Review date: Aug. 14, 2012




Hyperdub has long been on the cusp of the underground and a broader relevance, one that Kode9’s label seems to be defining as it goes along — perhaps, one imagines, like Warp did in the 1990s. Following two well-loved 12"s for the label, Cooly G’s debut album Playin’ Me is a good candidate for cementing Hyperdub’s increasingly major, yet insular feel. This isn’t a concession, however; it’s easily the most personal thing the label’s released.

The Cooly G that emerges on Playin’ Me is a lover, with all the precariousness that implies. Burial and Kode9 make tunes caked in the grit of London’s peripheries, but Cooly G suggests the interpersonal transactions that take place against this backdrop, a different kind of economic decay. She’s a boss of the telling, mundane, elliptical detail, the kind that’s tough to convey on paper. Take the immense relatability and tenuousness of a line like "He said ‘Are you hungry’ / I said ‘Yeah,’" from "He Said I Said"; it looks meaningless outside of the song’s bruised millennial lovers rock. She’s not a great lyricist by any technical measure, but the spontaneity and soulfulness of her vocals resonate because it’s grounded in how she feels rather than how she thinks we’ll take it. Hence her delightful obliviousness to the fact that covering Coldplay’s "Trouble" could raise some eyebrows; hence her ability to completely pull it off. "It was just a vibes thing," she says gnomically.

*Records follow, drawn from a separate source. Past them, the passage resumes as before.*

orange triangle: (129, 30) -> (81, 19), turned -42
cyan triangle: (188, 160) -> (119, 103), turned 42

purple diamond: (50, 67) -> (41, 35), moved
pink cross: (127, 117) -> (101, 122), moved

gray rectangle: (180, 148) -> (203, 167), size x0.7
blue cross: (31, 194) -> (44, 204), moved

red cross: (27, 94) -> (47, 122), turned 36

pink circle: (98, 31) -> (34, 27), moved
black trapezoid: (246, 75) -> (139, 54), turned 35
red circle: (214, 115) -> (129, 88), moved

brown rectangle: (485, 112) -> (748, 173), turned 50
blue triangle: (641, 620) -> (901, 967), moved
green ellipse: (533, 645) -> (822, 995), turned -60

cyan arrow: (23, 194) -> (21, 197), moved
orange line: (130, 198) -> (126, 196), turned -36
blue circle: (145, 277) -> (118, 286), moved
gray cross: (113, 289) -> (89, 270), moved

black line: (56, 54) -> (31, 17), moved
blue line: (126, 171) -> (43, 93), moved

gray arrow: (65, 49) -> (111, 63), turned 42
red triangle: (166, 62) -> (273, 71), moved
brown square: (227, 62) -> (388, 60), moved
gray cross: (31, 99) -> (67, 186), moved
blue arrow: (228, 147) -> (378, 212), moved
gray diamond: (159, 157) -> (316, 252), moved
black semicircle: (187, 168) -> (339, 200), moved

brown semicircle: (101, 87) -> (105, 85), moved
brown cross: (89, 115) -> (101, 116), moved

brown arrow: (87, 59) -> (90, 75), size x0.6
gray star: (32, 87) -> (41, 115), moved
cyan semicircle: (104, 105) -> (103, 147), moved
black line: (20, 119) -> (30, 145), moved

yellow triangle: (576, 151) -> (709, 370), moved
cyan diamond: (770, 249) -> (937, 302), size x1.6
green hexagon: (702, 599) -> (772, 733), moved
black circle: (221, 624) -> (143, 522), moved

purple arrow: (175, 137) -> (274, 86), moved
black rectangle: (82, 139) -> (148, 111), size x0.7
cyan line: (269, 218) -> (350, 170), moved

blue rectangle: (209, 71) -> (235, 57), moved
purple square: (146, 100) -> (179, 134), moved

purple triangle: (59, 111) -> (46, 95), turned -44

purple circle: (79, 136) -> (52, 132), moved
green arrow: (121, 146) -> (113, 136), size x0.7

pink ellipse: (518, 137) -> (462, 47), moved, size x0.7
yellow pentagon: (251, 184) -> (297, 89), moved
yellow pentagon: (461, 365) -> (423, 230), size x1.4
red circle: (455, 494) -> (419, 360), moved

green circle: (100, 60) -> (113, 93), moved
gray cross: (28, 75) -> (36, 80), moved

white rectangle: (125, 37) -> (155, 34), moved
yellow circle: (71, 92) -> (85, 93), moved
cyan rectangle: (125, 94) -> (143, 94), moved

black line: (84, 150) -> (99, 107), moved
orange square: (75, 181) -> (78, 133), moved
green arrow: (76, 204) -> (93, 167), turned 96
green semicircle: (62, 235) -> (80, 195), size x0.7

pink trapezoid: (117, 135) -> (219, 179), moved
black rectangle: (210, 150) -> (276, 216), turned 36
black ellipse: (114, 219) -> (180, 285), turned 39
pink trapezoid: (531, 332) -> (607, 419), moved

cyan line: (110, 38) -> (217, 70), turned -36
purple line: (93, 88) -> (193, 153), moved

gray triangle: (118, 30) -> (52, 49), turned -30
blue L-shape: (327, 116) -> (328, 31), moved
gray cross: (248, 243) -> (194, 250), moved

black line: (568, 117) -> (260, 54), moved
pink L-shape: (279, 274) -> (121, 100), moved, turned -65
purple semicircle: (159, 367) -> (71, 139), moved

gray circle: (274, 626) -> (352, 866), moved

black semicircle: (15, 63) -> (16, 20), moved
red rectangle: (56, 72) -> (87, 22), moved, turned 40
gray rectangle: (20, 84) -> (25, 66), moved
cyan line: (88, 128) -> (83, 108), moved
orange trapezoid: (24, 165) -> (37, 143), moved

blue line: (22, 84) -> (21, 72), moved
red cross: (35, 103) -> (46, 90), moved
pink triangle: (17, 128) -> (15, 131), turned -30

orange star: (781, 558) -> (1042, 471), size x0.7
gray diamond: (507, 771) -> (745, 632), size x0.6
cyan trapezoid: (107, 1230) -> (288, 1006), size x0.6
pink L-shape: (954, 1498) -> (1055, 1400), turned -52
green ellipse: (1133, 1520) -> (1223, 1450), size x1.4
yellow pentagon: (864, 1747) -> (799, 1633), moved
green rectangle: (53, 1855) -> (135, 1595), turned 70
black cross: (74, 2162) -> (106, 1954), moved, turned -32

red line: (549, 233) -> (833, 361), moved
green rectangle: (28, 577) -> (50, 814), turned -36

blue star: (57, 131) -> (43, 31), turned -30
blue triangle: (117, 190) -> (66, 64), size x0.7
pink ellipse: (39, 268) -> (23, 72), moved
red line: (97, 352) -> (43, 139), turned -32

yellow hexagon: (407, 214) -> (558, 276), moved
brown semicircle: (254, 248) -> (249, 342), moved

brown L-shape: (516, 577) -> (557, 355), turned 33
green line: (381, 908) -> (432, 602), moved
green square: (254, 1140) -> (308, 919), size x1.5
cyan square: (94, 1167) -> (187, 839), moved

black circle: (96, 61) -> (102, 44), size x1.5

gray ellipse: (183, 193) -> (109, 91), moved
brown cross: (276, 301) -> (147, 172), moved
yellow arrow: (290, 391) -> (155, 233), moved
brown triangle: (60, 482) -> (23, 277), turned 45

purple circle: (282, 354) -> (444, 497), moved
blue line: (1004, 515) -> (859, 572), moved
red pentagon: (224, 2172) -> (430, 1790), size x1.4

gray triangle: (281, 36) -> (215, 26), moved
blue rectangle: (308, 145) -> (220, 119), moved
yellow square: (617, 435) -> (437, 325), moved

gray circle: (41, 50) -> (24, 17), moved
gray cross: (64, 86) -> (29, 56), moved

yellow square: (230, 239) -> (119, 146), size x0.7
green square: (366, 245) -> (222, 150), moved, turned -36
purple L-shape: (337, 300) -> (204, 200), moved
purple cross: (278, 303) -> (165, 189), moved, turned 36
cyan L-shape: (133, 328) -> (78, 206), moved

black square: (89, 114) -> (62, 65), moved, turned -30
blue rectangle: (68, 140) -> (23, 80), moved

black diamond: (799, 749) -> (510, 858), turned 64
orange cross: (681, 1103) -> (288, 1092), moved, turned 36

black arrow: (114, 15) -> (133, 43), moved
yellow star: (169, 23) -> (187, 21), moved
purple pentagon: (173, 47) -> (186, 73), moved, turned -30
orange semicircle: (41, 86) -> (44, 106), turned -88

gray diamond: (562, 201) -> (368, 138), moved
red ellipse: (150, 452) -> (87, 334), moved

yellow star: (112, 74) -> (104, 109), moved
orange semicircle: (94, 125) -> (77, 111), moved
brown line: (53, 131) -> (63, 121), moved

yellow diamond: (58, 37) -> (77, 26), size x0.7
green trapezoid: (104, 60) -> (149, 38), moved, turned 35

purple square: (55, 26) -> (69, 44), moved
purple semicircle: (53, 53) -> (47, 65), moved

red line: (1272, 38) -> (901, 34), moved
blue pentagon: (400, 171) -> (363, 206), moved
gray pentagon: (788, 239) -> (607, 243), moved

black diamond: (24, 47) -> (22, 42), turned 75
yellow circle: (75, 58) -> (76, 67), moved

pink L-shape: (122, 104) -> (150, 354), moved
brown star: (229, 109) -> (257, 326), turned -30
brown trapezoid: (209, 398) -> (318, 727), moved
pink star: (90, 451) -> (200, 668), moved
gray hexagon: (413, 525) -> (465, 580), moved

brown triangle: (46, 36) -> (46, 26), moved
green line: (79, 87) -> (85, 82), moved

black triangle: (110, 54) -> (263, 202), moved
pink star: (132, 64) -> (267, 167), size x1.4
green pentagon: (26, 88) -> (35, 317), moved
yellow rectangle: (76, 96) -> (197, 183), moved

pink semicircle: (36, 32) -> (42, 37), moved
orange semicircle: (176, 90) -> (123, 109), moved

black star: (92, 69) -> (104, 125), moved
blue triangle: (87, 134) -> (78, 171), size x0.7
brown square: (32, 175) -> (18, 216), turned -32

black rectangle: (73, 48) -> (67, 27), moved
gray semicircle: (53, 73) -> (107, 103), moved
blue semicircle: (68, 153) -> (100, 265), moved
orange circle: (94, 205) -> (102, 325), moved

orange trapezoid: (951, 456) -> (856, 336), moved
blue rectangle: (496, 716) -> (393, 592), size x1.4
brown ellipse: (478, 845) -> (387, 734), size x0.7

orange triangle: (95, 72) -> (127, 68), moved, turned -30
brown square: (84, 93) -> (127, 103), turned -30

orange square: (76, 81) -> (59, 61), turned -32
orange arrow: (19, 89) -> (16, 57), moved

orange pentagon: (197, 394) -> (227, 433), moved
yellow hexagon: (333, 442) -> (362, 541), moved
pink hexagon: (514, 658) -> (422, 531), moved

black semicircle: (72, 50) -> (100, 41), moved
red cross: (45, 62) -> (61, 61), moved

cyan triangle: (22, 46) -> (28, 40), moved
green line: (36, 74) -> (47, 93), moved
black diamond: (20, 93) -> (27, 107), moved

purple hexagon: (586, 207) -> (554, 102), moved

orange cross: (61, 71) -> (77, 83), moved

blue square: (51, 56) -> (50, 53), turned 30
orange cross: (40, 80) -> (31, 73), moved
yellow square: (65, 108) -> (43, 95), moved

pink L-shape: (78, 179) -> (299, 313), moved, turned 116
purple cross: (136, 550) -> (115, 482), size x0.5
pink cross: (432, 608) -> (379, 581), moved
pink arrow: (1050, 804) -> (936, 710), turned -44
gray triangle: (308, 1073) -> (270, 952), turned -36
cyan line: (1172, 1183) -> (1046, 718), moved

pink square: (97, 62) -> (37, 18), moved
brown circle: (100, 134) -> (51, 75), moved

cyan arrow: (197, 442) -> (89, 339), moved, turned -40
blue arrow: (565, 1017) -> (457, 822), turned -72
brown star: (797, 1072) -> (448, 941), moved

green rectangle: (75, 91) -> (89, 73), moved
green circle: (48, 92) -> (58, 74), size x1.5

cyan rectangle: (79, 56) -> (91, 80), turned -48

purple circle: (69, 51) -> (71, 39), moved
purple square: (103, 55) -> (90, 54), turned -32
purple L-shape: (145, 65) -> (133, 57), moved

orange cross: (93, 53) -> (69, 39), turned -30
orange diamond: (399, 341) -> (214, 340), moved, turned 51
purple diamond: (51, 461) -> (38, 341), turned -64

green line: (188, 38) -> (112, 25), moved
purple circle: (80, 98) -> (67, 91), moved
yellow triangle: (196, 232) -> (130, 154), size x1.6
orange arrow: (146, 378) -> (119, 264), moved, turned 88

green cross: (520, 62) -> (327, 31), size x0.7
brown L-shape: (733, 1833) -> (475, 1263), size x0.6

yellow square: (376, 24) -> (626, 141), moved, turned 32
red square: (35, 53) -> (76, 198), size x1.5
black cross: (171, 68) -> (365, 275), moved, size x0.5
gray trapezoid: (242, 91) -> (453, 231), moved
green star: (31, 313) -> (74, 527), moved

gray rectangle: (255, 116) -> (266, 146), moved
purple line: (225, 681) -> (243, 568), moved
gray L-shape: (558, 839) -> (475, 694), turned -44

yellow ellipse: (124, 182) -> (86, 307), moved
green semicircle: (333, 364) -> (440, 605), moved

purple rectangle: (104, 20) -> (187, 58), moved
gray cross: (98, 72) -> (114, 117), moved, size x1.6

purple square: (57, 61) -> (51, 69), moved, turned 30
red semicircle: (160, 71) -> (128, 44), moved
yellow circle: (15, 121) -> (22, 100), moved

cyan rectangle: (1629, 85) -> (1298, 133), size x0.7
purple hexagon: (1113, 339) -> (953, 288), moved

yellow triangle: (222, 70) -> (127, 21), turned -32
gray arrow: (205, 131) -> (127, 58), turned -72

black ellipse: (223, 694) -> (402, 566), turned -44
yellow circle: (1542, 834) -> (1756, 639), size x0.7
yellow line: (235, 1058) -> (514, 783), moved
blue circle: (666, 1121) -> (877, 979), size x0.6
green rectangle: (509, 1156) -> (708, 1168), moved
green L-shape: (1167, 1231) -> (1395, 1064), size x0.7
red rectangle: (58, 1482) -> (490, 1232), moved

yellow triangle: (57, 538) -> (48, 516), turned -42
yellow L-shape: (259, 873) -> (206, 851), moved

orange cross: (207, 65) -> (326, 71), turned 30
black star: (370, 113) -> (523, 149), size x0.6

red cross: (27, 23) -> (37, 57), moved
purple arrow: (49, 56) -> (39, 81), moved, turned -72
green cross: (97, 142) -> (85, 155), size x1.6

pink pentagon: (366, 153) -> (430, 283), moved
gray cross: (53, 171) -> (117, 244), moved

The vocal-led "Up in My Head" pointed the way to Playin’ Me from back in 2010, but Cooly had figured out this new feel by the time of 2011’s "Landscapes" single. The song, which also appears on this album, is sonically and emotionally denser than her tougher early productions, dropping the club underpinnings and establishing her as the protagonist as well as the producer. But while it’s shaped more like a pop song — Cooly’s vocal melody even briefly conjures the thought of an Everything but the Girl tune gone Funky — very few instruments are untouched by some form of delay, giving onto dubby depth and a spring-loaded responsiveness. Meanwhile, "It’s Serious" forgoes vocals for a harder, rhythmically dense workout that still makes room for the mirage-like synth melodies that give the album its dreamy feel.

It’s clear Cooly G isn’t relying on personality to hold things together. But it’s ultimately her skill at painting from experience, conveying "vibes from the heart" without concern for generic conventions, that makes Playin’ Me unique and gives it a human appeal beyond its prescribed scene.